Provided records below:
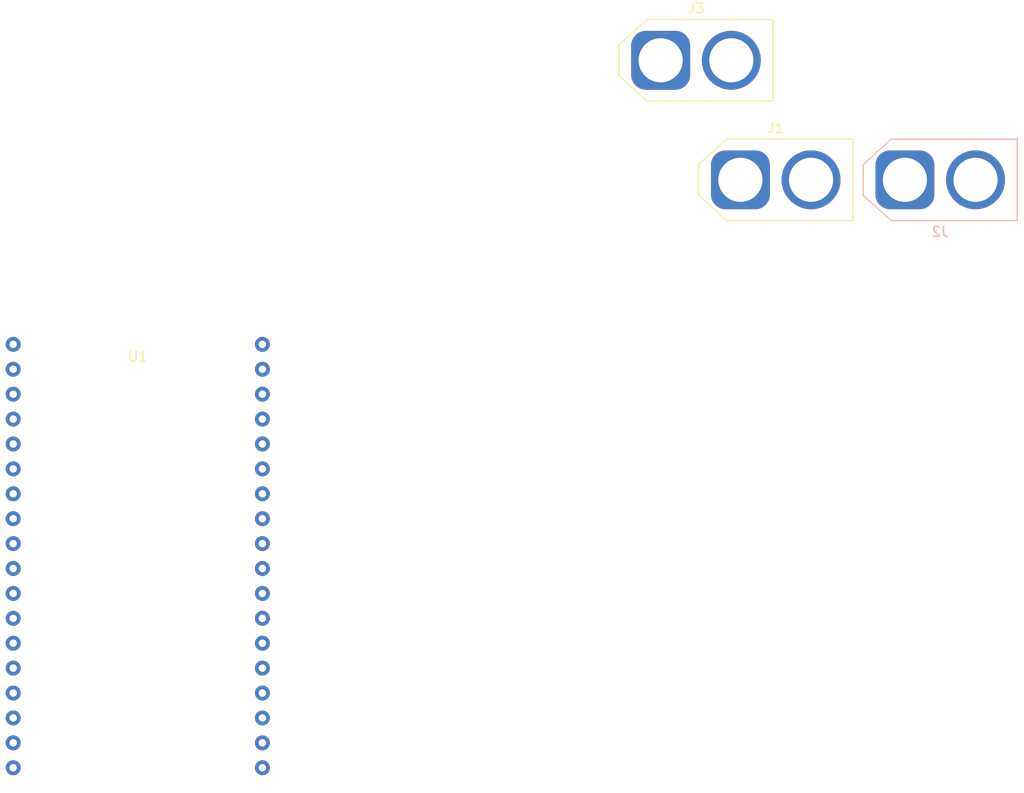
<source format=kicad_pcb>
(kicad_pcb (version 20221018) (generator pcbnew)

  (general
    (thickness 1.6)
  )

  (paper "A4")
  (layers
    (0 "F.Cu" signal)
    (31 "B.Cu" signal)
    (32 "B.Adhes" user "B.Adhesive")
    (33 "F.Adhes" user "F.Adhesive")
    (34 "B.Paste" user)
    (35 "F.Paste" user)
    (36 "B.SilkS" user "B.Silkscreen")
    (37 "F.SilkS" user "F.Silkscreen")
    (38 "B.Mask" user)
    (39 "F.Mask" user)
    (40 "Dwgs.User" user "User.Drawings")
    (41 "Cmts.User" user "User.Comments")
    (42 "Eco1.User" user "User.Eco1")
    (43 "Eco2.User" user "User.Eco2")
    (44 "Edge.Cuts" user)
    (45 "Margin" user)
    (46 "B.CrtYd" user "B.Courtyard")
    (47 "F.CrtYd" user "F.Courtyard")
    (48 "B.Fab" user)
    (49 "F.Fab" user)
    (50 "User.1" user)
    (51 "User.2" user)
    (52 "User.3" user)
    (53 "User.4" user)
    (54 "User.5" user)
    (55 "User.6" user)
    (56 "User.7" user)
    (57 "User.8" user)
    (58 "User.9" user)
  )

  (setup
    (pad_to_mask_clearance 0)
    (pcbplotparams
      (layerselection 0x00010fc_ffffffff)
      (plot_on_all_layers_selection 0x0000000_00000000)
      (disableapertmacros false)
      (usegerberextensions false)
      (usegerberattributes true)
      (usegerberadvancedattributes true)
      (creategerberjobfile true)
      (dashed_line_dash_ratio 12.000000)
      (dashed_line_gap_ratio 3.000000)
      (svgprecision 4)
      (plotframeref false)
      (viasonmask false)
      (mode 1)
      (useauxorigin false)
      (hpglpennumber 1)
      (hpglpenspeed 20)
      (hpglpendiameter 15.000000)
      (dxfpolygonmode true)
      (dxfimperialunits true)
      (dxfusepcbnewfont true)
      (psnegative false)
      (psa4output false)
      (plotreference true)
      (plotvalue true)
      (plotinvisibletext false)
      (sketchpadsonfab false)
      (subtractmaskfromsilk false)
      (outputformat 1)
      (mirror false)
      (drillshape 1)
      (scaleselection 1)
      (outputdirectory "")
    )
  )

  (net 0 "")
  (net 1 "GND")
  (net 2 "Net-(J1-Pin_2)")
  (net 3 "VCC")
  (net 4 "unconnected-(U1-VIN-Pad18)")
  (net 5 "unconnected-(U1-3V3-Pad19)")
  (net 6 "unconnected-(U1-GPIO6_SCK{slash}CLK-Pad20)")
  (net 7 "unconnected-(U1-GND-Pad17)")
  (net 8 "unconnected-(U1-GPIO23_VSPI-MOSI-Pad36)")
  (net 9 "unconnected-(U1-GPIO22_I2C-SCL-Pad35)")
  (net 10 "unconnected-(U1-GPIO1_UART0-TX-Pad34)")
  (net 11 "unconnected-(U1-GPIO3__UART0-RX-Pad33)")
  (net 12 "unconnected-(U1-GPIO21_I2C-SDA-Pad32)")
  (net 13 "unconnected-(U1-GPIO19_VSPI-MISO-Pad31)")
  (net 14 "unconnected-(U1-GPIO18_VSPI-CLK-Pad30)")
  (net 15 "unconnected-(U1-GPIO5_VSPI-CS0-Pad29)")
  (net 16 "unconnected-(U1-GPIO17_UART2-TX-Pad28)")
  (net 17 "unconnected-(U1-GPIO16_UART2-RX-Pad27)")
  (net 18 "unconnected-(U1-GPIO4_ADC2-CH0_RTC-GPIO10-Pad26)")
  (net 19 "unconnected-(U1-GPIO2_ADC2-CH2_RTC-GPIO12-Pad25)")
  (net 20 "unconnected-(U1-GPIO15_ADC2-CH3_HSPI-CS0_RTC-GPIO13-Pad24)")
  (net 21 "unconnected-(U1-GPIO0_ADC2-CH1_RTC-GPIO11-Pad23)")
  (net 22 "unconnected-(U1-GPIO8_SDI{slash}SD1-Pad22)")
  (net 23 "unconnected-(U1-GPIO7_SDO{slash}SD0-Pad21)")
  (net 24 "unconnected-(U1-GPIO11_CSC{slash}CMD-Pad16)")
  (net 25 "unconnected-(U1-GPIO10_SWP{slash}SD3-Pad15)")
  (net 26 "unconnected-(U1-GPIO9_SHD{slash}SD2-Pad14)")
  (net 27 "unconnected-(U1-GPIO13_ADC2-CH4_HSPI-MOSI_RTC-GPIO14-Pad13)")
  (net 28 "unconnected-(U1-GPIO12_ADC2-CH5_HSPI-MISO_RTC-GPIO15-Pad12)")
  (net 29 "unconnected-(U1-GPIO14_ADC2-CH6_HSPI-CLK_RTC-GPIO16-Pad11)")
  (net 30 "unconnected-(U1-GPIO27_ADC2-CH7_RTC-GPIO17-Pad10)")
  (net 31 "unconnected-(U1-GPIO26_ADC2-CH9_DAC2_RTC-GPIO7-Pad9)")
  (net 32 "unconnected-(U1-GPIO25_ADC2-CH8_DAC1_RTC-GPIO6-Pad8)")
  (net 33 "unconnected-(U1-GPIO33_ADC1-CH5_RTC-GPIO8-Pad7)")
  (net 34 "unconnected-(U1-GPIO32_ADC1-CH4_RTC-GPIO9-Pad6)")
  (net 35 "unconnected-(U1-GPIO35_ADC1-CH7_RTC-GPIO5-Pad5)")
  (net 36 "unconnected-(U1-GPIO34_ADC1-CH6_RTC-GPIO4-Pad4)")
  (net 37 "unconnected-(U1-GPIO39_ADC1-CH3_SENS-VN_RTC-GPIO3-Pad3)")
  (net 38 "unconnected-(U1-GPIO36_ADC-CH0_SENS-VP_RTC-GPIO0-Pad2)")
  (net 39 "unconnected-(U1-EN-Pad1)")

  (footprint "Connector_AMASS:AMASS_XT60-F_1x02_P7.20mm_Vertical" (layer "F.Cu") (at 163.024 62.484))

  (footprint "Connector_AMASS:AMASS_XT60-F_1x02_P7.20mm_Vertical" (layer "F.Cu") (at 171.152 74.676))

  (footprint "doit-esp32-devkit-kicad-master:ESP32-DOIT-DEVKIT" (layer "F.Cu") (at 109.732 88.917))

  (footprint "Connector_AMASS:AMASS_XT60-F_1x02_P7.20mm_Vertical" (layer "B.Cu") (at 187.916 74.676))

)

</source>
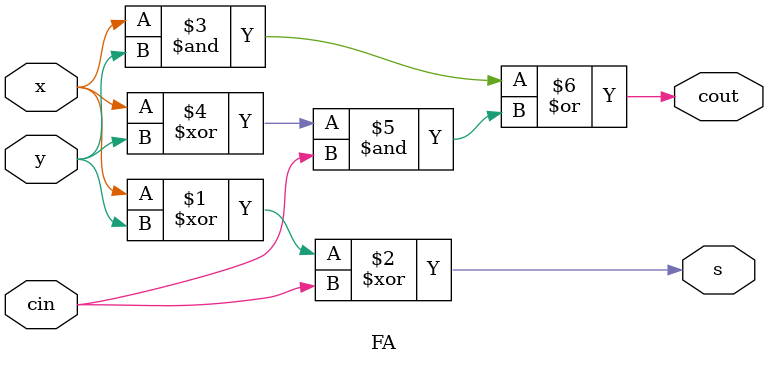
<source format=v>
module FA (
    input   wire     x,
    input   wire     y,
    input   wire     cin,

    output  wire     s,
    output  wire     cout
);

assign s = x ^ y ^ cin;
assign cout = x & y | (x ^ y) & cin;

endmodule
</source>
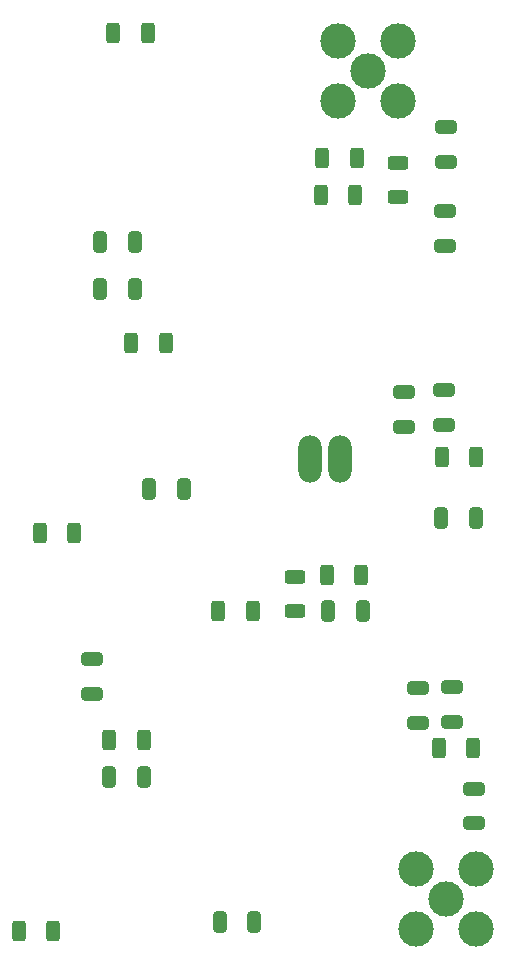
<source format=gbr>
%TF.GenerationSoftware,KiCad,Pcbnew,(6.0.7)*%
%TF.CreationDate,2023-01-23T16:12:41-05:00*%
%TF.ProjectId,Phoenix612_Stage_2_PA_Testing_v2.kicad_pro,50686f65-6e69-4783-9631-325f53746167,rev?*%
%TF.SameCoordinates,Original*%
%TF.FileFunction,Paste,Top*%
%TF.FilePolarity,Positive*%
%FSLAX46Y46*%
G04 Gerber Fmt 4.6, Leading zero omitted, Abs format (unit mm)*
G04 Created by KiCad (PCBNEW (6.0.7)) date 2023-01-23 16:12:41*
%MOMM*%
%LPD*%
G01*
G04 APERTURE LIST*
G04 Aperture macros list*
%AMRoundRect*
0 Rectangle with rounded corners*
0 $1 Rounding radius*
0 $2 $3 $4 $5 $6 $7 $8 $9 X,Y pos of 4 corners*
0 Add a 4 corners polygon primitive as box body*
4,1,4,$2,$3,$4,$5,$6,$7,$8,$9,$2,$3,0*
0 Add four circle primitives for the rounded corners*
1,1,$1+$1,$2,$3*
1,1,$1+$1,$4,$5*
1,1,$1+$1,$6,$7*
1,1,$1+$1,$8,$9*
0 Add four rect primitives between the rounded corners*
20,1,$1+$1,$2,$3,$4,$5,0*
20,1,$1+$1,$4,$5,$6,$7,0*
20,1,$1+$1,$6,$7,$8,$9,0*
20,1,$1+$1,$8,$9,$2,$3,0*%
G04 Aperture macros list end*
%ADD10RoundRect,0.250000X-0.312500X-0.625000X0.312500X-0.625000X0.312500X0.625000X-0.312500X0.625000X0*%
%ADD11RoundRect,0.250000X0.625000X-0.312500X0.625000X0.312500X-0.625000X0.312500X-0.625000X-0.312500X0*%
%ADD12RoundRect,0.250000X0.312500X0.625000X-0.312500X0.625000X-0.312500X-0.625000X0.312500X-0.625000X0*%
%ADD13O,2.000000X4.000000*%
%ADD14C,3.000000*%
%ADD15RoundRect,0.250000X-0.325000X-0.650000X0.325000X-0.650000X0.325000X0.650000X-0.325000X0.650000X0*%
%ADD16RoundRect,0.250000X-0.650000X0.325000X-0.650000X-0.325000X0.650000X-0.325000X0.650000X0.325000X0*%
%ADD17RoundRect,0.250000X0.650000X-0.325000X0.650000X0.325000X-0.650000X0.325000X-0.650000X-0.325000X0*%
%ADD18RoundRect,0.250000X0.325000X0.650000X-0.325000X0.650000X-0.325000X-0.650000X0.325000X-0.650000X0*%
G04 APERTURE END LIST*
D10*
%TO.C,R6*%
X82728849Y-64833500D03*
X85653849Y-64833500D03*
%TD*%
%TO.C,R13*%
X100445349Y-75438000D03*
X103370349Y-75438000D03*
%TD*%
D11*
%TO.C,R12*%
X106860849Y-78740000D03*
X106860849Y-75815000D03*
%TD*%
D10*
%TO.C,R11*%
X100318349Y-78549500D03*
X103243349Y-78549500D03*
%TD*%
D12*
%TO.C,R8*%
X103751349Y-110744000D03*
X100826349Y-110744000D03*
%TD*%
D11*
%TO.C,R7*%
X98161349Y-113794000D03*
X98161349Y-110869000D03*
%TD*%
D10*
%TO.C,R5*%
X91618849Y-113792000D03*
X94543849Y-113792000D03*
%TD*%
%TO.C,R4*%
X84250849Y-91059000D03*
X87175849Y-91059000D03*
%TD*%
%TO.C,R10*%
X76505849Y-107188000D03*
X79430849Y-107188000D03*
%TD*%
%TO.C,R1*%
X82411349Y-124714000D03*
X85336349Y-124714000D03*
%TD*%
%TO.C,R9*%
X110541849Y-100774500D03*
X113466849Y-100774500D03*
%TD*%
%TO.C,R3*%
X74727849Y-140843000D03*
X77652849Y-140843000D03*
%TD*%
%TO.C,R2*%
X110287849Y-125412500D03*
X113212849Y-125412500D03*
%TD*%
D13*
%TO.C,J4*%
X99362849Y-100901500D03*
X101902849Y-100901500D03*
%TD*%
D14*
%TO.C,J9*%
X104320849Y-68072000D03*
X101780849Y-70612000D03*
X106860849Y-70612000D03*
X106860849Y-65532000D03*
X101780849Y-65532000D03*
%TD*%
%TO.C,J1*%
X110924849Y-138176000D03*
X108384849Y-140716000D03*
X113464849Y-140716000D03*
X113464849Y-135636000D03*
X108384849Y-135636000D03*
%TD*%
D15*
%TO.C,C14*%
X85764349Y-103441500D03*
X88714349Y-103441500D03*
%TD*%
D16*
%TO.C,C17*%
X110924849Y-72805500D03*
X110924849Y-75755500D03*
%TD*%
%TO.C,C16*%
X110797849Y-79932000D03*
X110797849Y-82882000D03*
%TD*%
D17*
%TO.C,C13*%
X107368849Y-98185500D03*
X107368849Y-95235500D03*
%TD*%
%TO.C,C12*%
X110734349Y-97995000D03*
X110734349Y-95045000D03*
%TD*%
D18*
%TO.C,C9*%
X84572349Y-86487000D03*
X81622349Y-86487000D03*
%TD*%
%TO.C,C11*%
X113415849Y-105918000D03*
X110465849Y-105918000D03*
%TD*%
%TO.C,C7*%
X84586849Y-82550000D03*
X81636849Y-82550000D03*
%TD*%
D15*
%TO.C,C10*%
X100940849Y-113792000D03*
X103890849Y-113792000D03*
%TD*%
D17*
%TO.C,C5*%
X80952849Y-120791500D03*
X80952849Y-117841500D03*
%TD*%
D15*
%TO.C,C6*%
X91733349Y-140144500D03*
X94683349Y-140144500D03*
%TD*%
D17*
%TO.C,C4*%
X108511849Y-123268000D03*
X108511849Y-120318000D03*
%TD*%
D18*
%TO.C,C3*%
X85348849Y-127825500D03*
X82398849Y-127825500D03*
%TD*%
D17*
%TO.C,C2*%
X111432849Y-123204500D03*
X111432849Y-120254500D03*
%TD*%
%TO.C,C1*%
X113274349Y-131762500D03*
X113274349Y-128812500D03*
%TD*%
M02*

</source>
End of Provided records.
Exercise:
Across the entries, state how many lines contain "cout", giving the number only.

Solution to this exercise:
2